*FRAGMENTO DEL DOCUMENTO*.
—————
En el caso de los vegetales se trata de una pura troficidad, mientras que en el


reino animal la materia orgánica, por sistematización, ha desgajado una función
nueva: la sensibilidad. Se trata de seres dotados de la capacidad de ser
estimulados y de articular, en función de esa estimulación, un sistema de
modificaciones tónicas y de respuestas. El animal realiza esta función mediante
un sistema nervioso y un cerebro cada vez más evolucionado. A medida que
avanzamos en la escala biológica nos encontramos con una mayor y progresiva
formalización de la sensibilidad, es decir, una mayor capacidad de aprehender
las cosas del medio circundante como dotadas de una mayor independencia
entre sí y respecto al aprehender, como ya estudiamos.

Nuestra pregunta, en este momento, se vuelve sobre el hombre: ¿es el hombre


un ser únicamente material, se reduce enteramente a una explicación físico-
química, como pretende el materialismo vulgar; o es necesario afirmar en el
hombre la presencia de propiedades radicalmente originales, irreductibles a la
materia? Es decir, ¿es la psique del hombre un fenómeno puramente aparente,
que en el fondo no tiene ninguna realidad? O, por el contrario, como pretenden
los espiritualistas, ¿tiene la psique humana una realidad sustantiva, que la
convierte en independiente del organismo material?

Para la filosofía de la praxis es muy importante encontrar una posición que,


respetan- do la autonomía de los procesos psíquicos del hombre y, por lo tanto,
superando el materialismo vulgar, no caiga en el espiritualismo que separa la
psique del hombre y la convierte en una realidad radicalmente distinta del cuerpo.
Para comprender adecuadamente cuál es la relación que en el hombre se da
entre psique y organismo material, conviene comenzar por aplicar
adecuadamente el concepto de materia.
—————
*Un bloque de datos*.
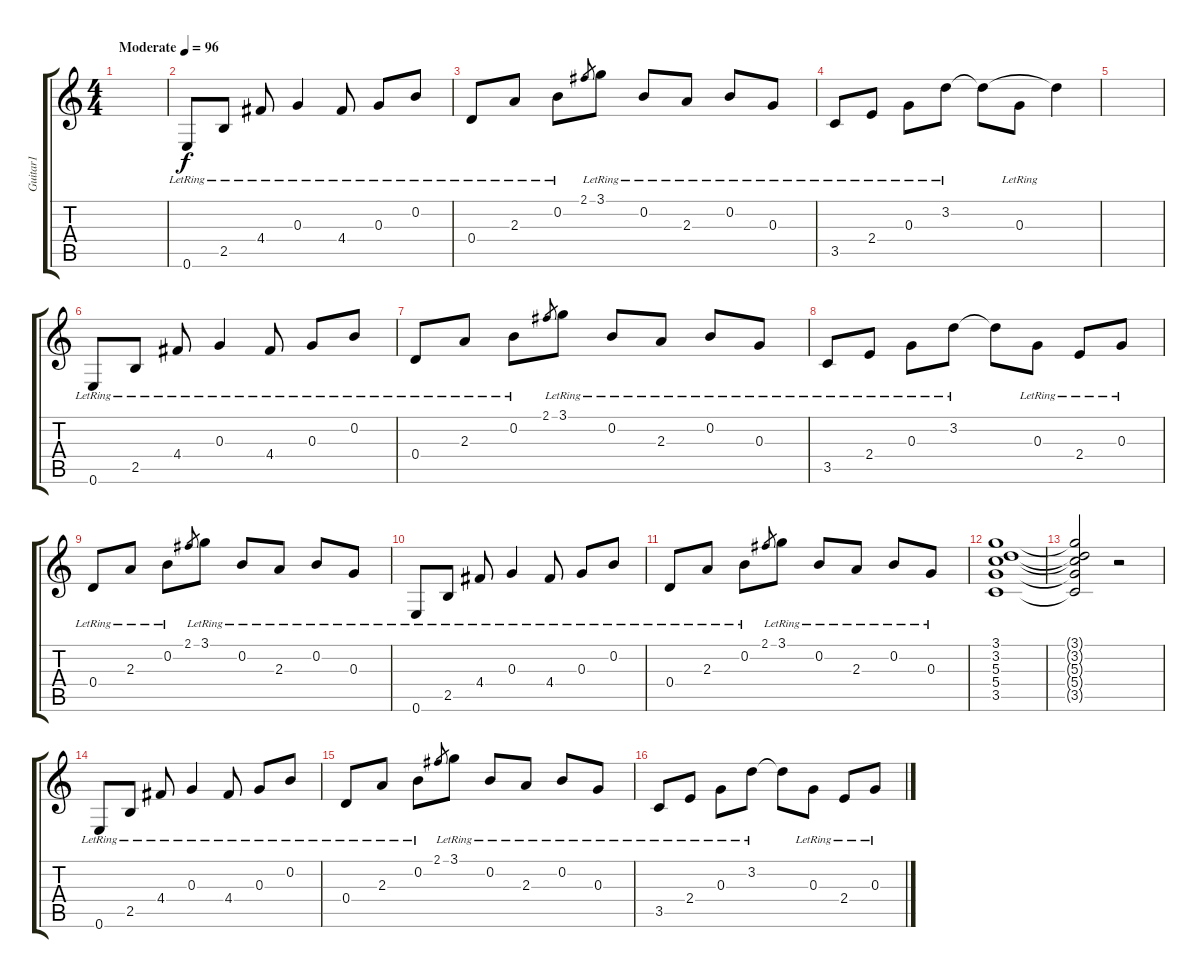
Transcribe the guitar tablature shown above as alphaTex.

\track ("Guitar1" "Guitar1") {instrument distortionguitar}
\staff {score tabs}
\tuning (E4 B3 G3 D3 A2 E2) {hide}
\ts (4 4)
\tempo (96 "Moderate")
\clef g2
\ks c
|
0.6{lr}.8 2.5{lr}.8 4.4{lr}.8 0.3{lr}.4 4.4{lr}.8 0.3{lr}.8 0.2{lr}.8 |
0.4{lr}.8 2.3{lr}.8 0.2{lr}.8 2.1.8{gr} 3.1{lr}.8 0.2{lr}.8 2.3{lr}.8 0.2{lr}.8 0.3{lr}.8 |
3.5{lr}.8 2.4{lr}.8 0.3{lr}.8 3.2{lr}.8 3.2{t}.8 0.3{lr}.8 3.2{t}.4 |
|
0.6{lr}.8{volume 10} 2.5{lr}.8 4.4{lr}.8 0.3{lr}.4 4.4{lr}.8 0.3{lr}.8 0.2{lr}.8 |
0.4{lr}.8 2.3{lr}.8 0.2{lr}.8 2.1.8{gr} 3.1{lr}.8 0.2{lr}.8 2.3{lr}.8 0.2{lr}.8 0.3{lr}.8 |
3.5{lr}.8 2.4{lr}.8 0.3{lr}.8 3.2{lr}.8 3.2{t}.8 0.3{lr}.8 2.4{lr}.8 0.3{lr}.8 |
0.4{lr}.8 2.3{lr}.8 0.2{lr}.8 2.1.8{gr} 3.1{lr}.8 0.2{lr}.8 2.3{lr}.8 0.2{lr}.8 0.3{lr}.8 |
0.6{lr}.8 2.5{lr}.8 4.4{lr}.8 0.3{lr}.4 4.4{lr}.8 0.3{lr}.8 0.2{lr}.8 |
0.4{lr}.8 2.3{lr}.8 0.2{lr}.8 2.1.8{gr} 3.1{lr}.8 0.2{lr}.8 2.3{lr}.8 0.2{lr}.8 0.3{lr}.8 |
(3.1 3.2 5.3 5.4 3.5).1 |
(3.1{t} 3.2{t} 5.3{t} 5.4{t} 3.5{t}).2 r.2 |
0.6{lr}.8{volume 8} 2.5{lr}.8 4.4{lr}.8 0.3{lr}.4 4.4{lr}.8 0.3{lr}.8 0.2{lr}.8 |
0.4{lr}.8 2.3{lr}.8 0.2{lr}.8 2.1.8{gr} 3.1{lr}.8 0.2{lr}.8 2.3{lr}.8 0.2{lr}.8 0.3{lr}.8 |
3.5{lr}.8 2.4{lr}.8 0.3{lr}.8 3.2{lr}.8 3.2{t}.8 0.3{lr}.8 2.4{lr}.8 0.3{lr}.8
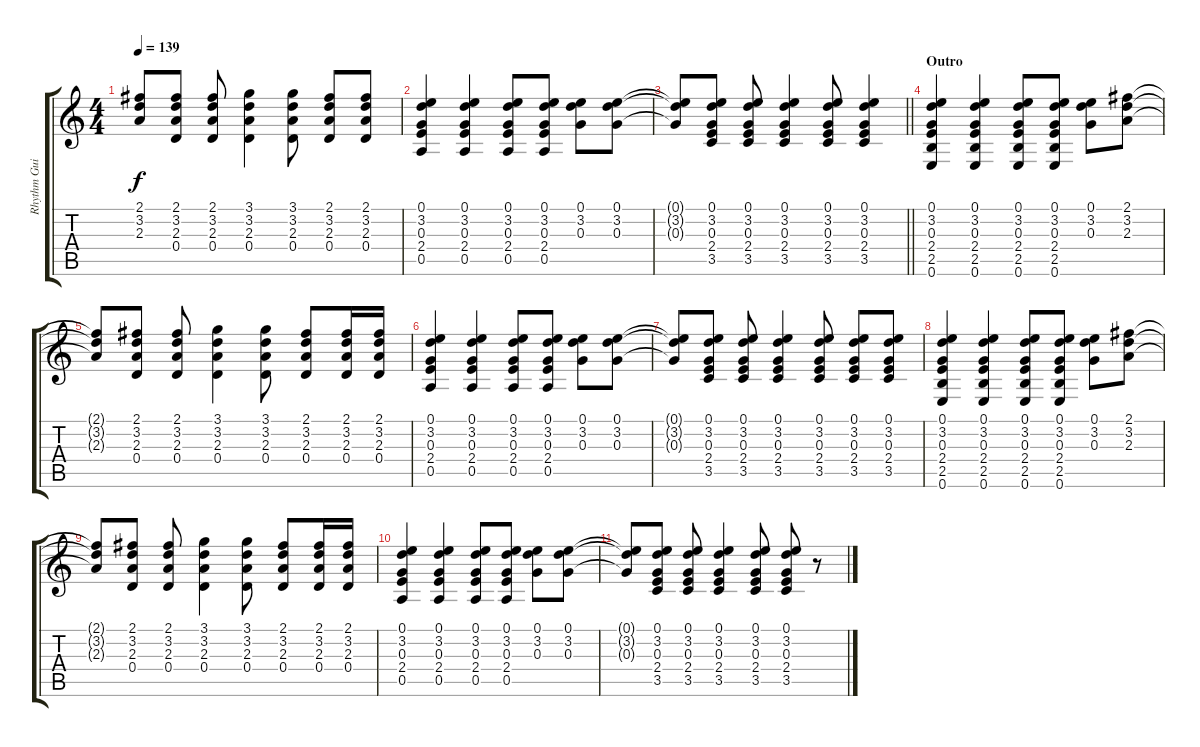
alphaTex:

\track ("Rhythm Guitar" "Rhythm Gui") {instrument overdrivenguitar}
\staff {score tabs}
\tuning (E4 B3 G3 D3 A2 E2) {hide}
\ts (4 4)
\tempo 139
\clef g2
\ks c
(2.1{t} 3.2{t} 2.3{t}).8{dy f} (2.1 3.2 2.3 0.4).8 (2.1 3.2 2.3 0.4).8 (3.1 3.2 2.3 0.4).4 (3.1 3.2 2.3 0.4).8 (2.1 3.2 2.3 0.4).8 (2.1 3.2 2.3 0.4).8 |
(0.1 3.2 0.3 2.4 0.5).4 (0.1 3.2 0.3 2.4 0.5).4 (0.1 3.2 0.3 2.4 0.5).8 (0.1 3.2 0.3 2.4 0.5).8 (0.1 3.2 0.3).8 (0.1 3.2 0.3).8 |
\barLineRight lightlight
(0.1{t} 3.2{t} 0.3{t}).8 (0.1 3.2 0.3 2.4 3.5).8 (0.1 3.2 0.3 2.4 3.5).8 (0.1 3.2 0.3 2.4 3.5).4 (0.1 3.2 0.3 2.4 3.5).8 (0.1 3.2 0.3 2.4 3.5).4 |
\section ("" "Outro")
(0.1 3.2 0.3 2.4 2.5 0.6).4 (0.1 3.2 0.3 2.4 2.5 0.6).4 (0.1 3.2 0.3 2.4 2.5 0.6).8 (0.1 3.2 0.3 2.4 2.5 0.6).8 (0.1 3.2 0.3).8 (2.1 3.2 2.3).8 |
(2.1{t} 3.2{t} 2.3{t}).8 (2.1 3.2 2.3 0.4).8 (2.1 3.2 2.3 0.4).8 (3.1 3.2 2.3 0.4).4 (3.1 3.2 2.3 0.4).8 (2.1 3.2 2.3 0.4).8 (2.1 3.2 2.3 0.4).16 (2.1 3.2 2.3 0.4).16 |
(0.1 3.2 0.3 2.4 0.5).4 (0.1 3.2 0.3 2.4 0.5).4 (0.1 3.2 0.3 2.4 0.5).8 (0.1 3.2 0.3 2.4 0.5).8 (0.1 3.2 0.3).8 (0.1 3.2 0.3).8 |
(0.1{t} 3.2{t} 0.3{t}).8 (0.1 3.2 0.3 2.4 3.5).8 (0.1 3.2 0.3 2.4 3.5).8 (0.1 3.2 0.3 2.4 3.5).4 (0.1 3.2 0.3 2.4 3.5).8 (0.1 3.2 0.3 2.4 3.5).8 (0.1 3.2 0.3 2.4 3.5).8 |
(0.1 3.2 0.3 2.4 2.5 0.6).4 (0.1 3.2 0.3 2.4 2.5 0.6).4 (0.1 3.2 0.3 2.4 2.5 0.6).8 (0.1 3.2 0.3 2.4 2.5 0.6).8 (0.1 3.2 0.3).8 (2.1 3.2 2.3).8 |
(2.1{t} 3.2{t} 2.3{t}).8 (2.1 3.2 2.3 0.4).8 (2.1 3.2 2.3 0.4).8 (3.1 3.2 2.3 0.4).4 (3.1 3.2 2.3 0.4).8 (2.1 3.2 2.3 0.4).8 (2.1 3.2 2.3 0.4).16 (2.1 3.2 2.3 0.4).16 |
(0.1 3.2 0.3 2.4 0.5).4 (0.1 3.2 0.3 2.4 0.5).4 (0.1 3.2 0.3 2.4 0.5).8 (0.1 3.2 0.3 2.4 0.5).8 (0.1 3.2 0.3).8 (0.1 3.2 0.3).8 |
(0.1{t} 3.2{t} 0.3{t}).8 (0.1 3.2 0.3 2.4 3.5).8 (0.1 3.2 0.3 2.4 3.5).8 (0.1 3.2 0.3 2.4 3.5).4 (0.1 3.2 0.3 2.4 3.5).8 (0.1 3.2 0.3 2.4 3.5).8 r.8
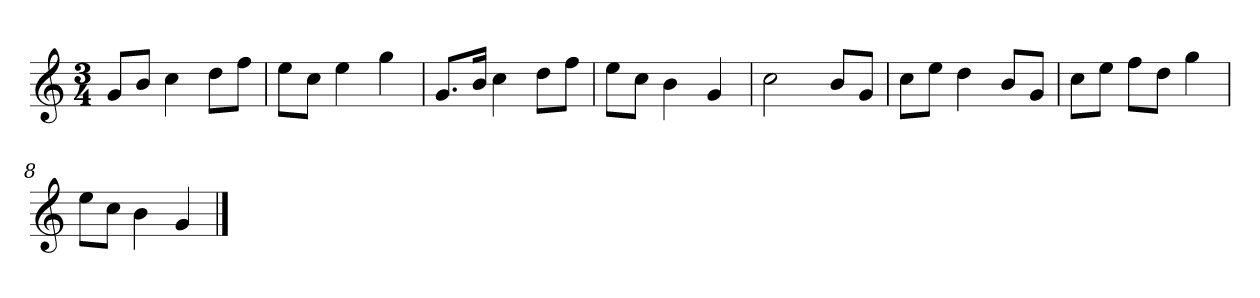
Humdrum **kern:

**kern
*part1
*staff1
*clefG2
*k[]
*C:
*M3/4
=
8g/L
8b/J
4cc
8dd\L
8ff\J
=2
8ee\L
8cc\J
4ee
4gg
=3
8.g/L
16b/Jk
4cc
8dd\L
8ff\J
=4
8ee\L
8cc\J
4b
4g
=5y
2cc
8b/L
8g/J
=6
8cc\L
8ee\J
4dd
8b/L
8g/J
=7
8cc\L
8ee\J
8ff\L
8dd\J
4gg
=8
8ee\L
8cc\J
4b
4g
==
*-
—————
*OBJETIVO*.
Responde estas preguntas sobre el fragmento acerca de la psique humana:
1. ¿Qué función nueva ha desgajado la materia orgánica en el reino animal?
2. ¿Qué pretenden los espiritualistas acerca de la psique humana?
3. ¿Por aplicar qué concepto conviene comenzar para comprender la relación entre psique y organismo material?
Los registros no tienen relación alguna con el fragmento.

*SOLUCIÓN*.
1. La sensibilidad.
2. Que tiene una realidad sustantiva que la convierte en independiente del organismo material.
3. El concepto de materia.